WORK INSTRUCTION A:
Name each form number that follows the word "Form" in the registration statement excerpt below.

SELECTED TEXT:
"""

ITEM 3.       DOCUMENTS INCORPORATED BY REFERENCE.

     The following documents have been filed by the Registrant with the
Commission and are hereby incorporated by reference in this Registration
Statement:

     (a)  Our Prospectus dated August 26, 2005 filed with the Commission
          pursuant to Rule 424(b) under the Securities Act;

     (b)  The Company's annual report on Form 10-K filed with Commission for the
          fiscal year ended December 31, 2004;

     (c)  The Company's quarterly report on Form 10-Q filed with the Commission
          for the quarters ended March 31, 2005 and June 30, 2005;

     (d)  The filed portions of the Company's current reports on Form 8-K filed
          on February 11, 2005, March 24, 2005, March 30, 2005, March 31, 2005,
          April 6, 2005, April 14, 2005, April 29, 2005, May 16, 2005, June 6,
          2005, June 27, 2005, July 18, 2005, July 22, 2005, July 26, 2005,
          August 1, 2005, August 15, 2005, September 9, 2005 and September 30,
          2005; and

     (e)  The description of our common stock, par value $0.01 per share, filed
          with our registration statement on Form 8-A (Registration No.
          001-32596), filed with the Commission on August 4, 2005.

     All documents subsequently filed by the Registrant with the Commission
pursuant to Sections 13(a), 13(c), 14 or 15(d) of the Securities Exchange Act of
1934, as amended (the "Exchange Act"), prior to the filing of a post-effective
amendment which indicates that all securities offered have been sold or which
deregisters all securities then remaining unsold, shall be deemed to be
incorporated by reference in this Registration Statement and to be a part hereof
from the date of filing such documents. Any statement contained in a document
incorporated or deemed to be incorporated by reference herein shall be deemed to
be modified or superseded for purposes of this Registration Statement to the
extent that a statement contained herein or in any other subsequently filed
document which also is or is deemed to be incorporated by reference herein
modifies or supersedes such statement. Any such statement so modified or
superseded shall not be deemed, except as so modified or superseded, to
constitute a part of this Registration Statement.

ITEM 4. DESCRIPTION OF SECURITIES.

              Not applicable.

ITEM 5. INTERESTS OF NAMED EXPERTS AND COUNSEL.

         Not applicable.





ITEM 6. INDEMNIFICATION OF DIRECTORS AND OFFICERS.

"""

WORK INSTRUCTION B:
Reproduce the listing below word for word, starting at its first line and ending at the line that contains "El Centro Auxiliar", with that line included.

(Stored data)
"""

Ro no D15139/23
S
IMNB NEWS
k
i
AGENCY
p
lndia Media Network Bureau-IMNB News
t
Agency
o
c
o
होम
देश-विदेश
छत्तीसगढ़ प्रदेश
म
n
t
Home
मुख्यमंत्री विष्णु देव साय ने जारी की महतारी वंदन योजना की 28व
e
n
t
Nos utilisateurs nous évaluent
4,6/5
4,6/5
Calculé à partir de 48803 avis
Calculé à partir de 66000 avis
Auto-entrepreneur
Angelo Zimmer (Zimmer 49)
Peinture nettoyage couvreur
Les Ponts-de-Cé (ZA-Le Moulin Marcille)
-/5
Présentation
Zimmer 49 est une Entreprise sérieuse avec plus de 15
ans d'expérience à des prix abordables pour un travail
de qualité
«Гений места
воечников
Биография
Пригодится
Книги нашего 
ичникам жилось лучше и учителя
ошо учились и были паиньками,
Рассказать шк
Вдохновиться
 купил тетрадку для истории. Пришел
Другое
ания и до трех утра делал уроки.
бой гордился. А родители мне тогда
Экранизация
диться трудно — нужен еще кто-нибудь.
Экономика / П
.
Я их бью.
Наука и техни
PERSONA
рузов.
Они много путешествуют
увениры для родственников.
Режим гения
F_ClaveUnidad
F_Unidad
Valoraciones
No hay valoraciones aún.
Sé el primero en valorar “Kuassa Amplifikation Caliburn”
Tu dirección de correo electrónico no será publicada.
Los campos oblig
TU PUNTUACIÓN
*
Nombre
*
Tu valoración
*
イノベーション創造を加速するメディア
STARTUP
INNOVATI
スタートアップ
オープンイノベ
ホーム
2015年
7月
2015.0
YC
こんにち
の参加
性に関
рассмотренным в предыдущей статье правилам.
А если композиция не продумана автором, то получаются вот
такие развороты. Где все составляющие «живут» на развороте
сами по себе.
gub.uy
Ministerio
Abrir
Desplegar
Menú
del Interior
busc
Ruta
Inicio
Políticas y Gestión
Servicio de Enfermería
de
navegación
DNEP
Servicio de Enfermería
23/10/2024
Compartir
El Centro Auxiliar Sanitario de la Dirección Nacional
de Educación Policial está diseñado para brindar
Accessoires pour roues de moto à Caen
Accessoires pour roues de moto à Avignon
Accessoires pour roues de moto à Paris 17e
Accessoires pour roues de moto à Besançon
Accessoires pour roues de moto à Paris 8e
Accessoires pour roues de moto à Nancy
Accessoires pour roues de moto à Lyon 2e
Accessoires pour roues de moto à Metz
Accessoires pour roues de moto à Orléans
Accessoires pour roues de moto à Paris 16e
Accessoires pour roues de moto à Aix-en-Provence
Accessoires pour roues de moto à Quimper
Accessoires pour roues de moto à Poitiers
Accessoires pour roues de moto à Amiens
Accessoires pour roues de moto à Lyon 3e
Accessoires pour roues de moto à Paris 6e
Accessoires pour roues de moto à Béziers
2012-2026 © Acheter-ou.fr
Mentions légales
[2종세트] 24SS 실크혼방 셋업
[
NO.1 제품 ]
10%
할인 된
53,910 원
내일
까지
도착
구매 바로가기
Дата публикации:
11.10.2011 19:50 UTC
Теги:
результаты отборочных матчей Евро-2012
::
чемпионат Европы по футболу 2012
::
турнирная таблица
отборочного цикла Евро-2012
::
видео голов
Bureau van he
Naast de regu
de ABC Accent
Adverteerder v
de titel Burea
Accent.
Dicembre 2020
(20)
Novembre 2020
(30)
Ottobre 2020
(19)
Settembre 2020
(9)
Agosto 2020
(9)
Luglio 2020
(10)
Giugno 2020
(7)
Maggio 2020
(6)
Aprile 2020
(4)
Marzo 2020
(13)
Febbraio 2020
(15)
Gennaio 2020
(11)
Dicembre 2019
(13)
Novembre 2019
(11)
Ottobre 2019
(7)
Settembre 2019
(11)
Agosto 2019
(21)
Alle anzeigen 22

"""

EXPECTED ANSWER A:
10-K, 10-Q, 8-K, 8-A

EXPECTED ANSWER B:
Ro no D15139/23
S
IMNB NEWS
k
i
AGENCY
p
lndia Media Network Bureau-IMNB News
t
Agency
o
c
o
होम
देश-विदेश
छत्तीसगढ़ प्रदेश
म
n
t
Home
मुख्यमंत्री विष्णु देव साय ने जारी की महतारी वंदन योजना की 28व
e
n
t
Nos utilisateurs nous évaluent
4,6/5
4,6/5
Calculé à partir de 48803 avis
Calculé à partir de 66000 avis
Auto-entrepreneur
Angelo Zimmer (Zimmer 49)
Peinture nettoyage couvreur
Les Ponts-de-Cé (ZA-Le Moulin Marcille)
-/5
Présentation
Zimmer 49 est une Entreprise sérieuse avec plus de 15
ans d'expérience à des prix abordables pour un travail
de qualité
«Гений места
воечников
Биография
Пригодится
Книги нашего 
ичникам жилось лучше и учителя
ошо учились и были паиньками,
Рассказать шк
Вдохновиться
 купил тетрадку для истории. Пришел
Другое
ания и до трех утра делал уроки.
бой гордился. А родители мне тогда
Экранизация
диться трудно — нужен еще кто-нибудь.
Экономика / П
.
Я их бью.
Наука и техни
PERSONA
рузов.
Они много путешествуют
увениры для родственников.
Режим гения
F_ClaveUnidad
F_Unidad
Valoraciones
No hay valoraciones aún.
Sé el primero en valorar “Kuassa Amplifikation Caliburn”
Tu dirección de correo electrónico no será publicada.
Los campos oblig
TU PUNTUACIÓN
*
Nombre
*
Tu valoración
*
イノベーション創造を加速するメディア
STARTUP
INNOVATI
スタートアップ
オープンイノベ
ホーム
2015年
7月
2015.0
YC
こんにち
の参加
性に関
рассмотренным в предыдущей статье правилам.
А если композиция не продумана автором, то получаются вот
такие развороты. Где все составляющие «живут» на развороте
сами по себе.
gub.uy
Ministerio
Abrir
Desplegar
Menú
del Interior
busc
Ruta
Inicio
Políticas y Gestión
Servicio de Enfermería
de
navegación
DNEP
Servicio de Enfermería
23/10/2024
Compartir
El Centro Auxiliar Sanitario de la Dirección Nacional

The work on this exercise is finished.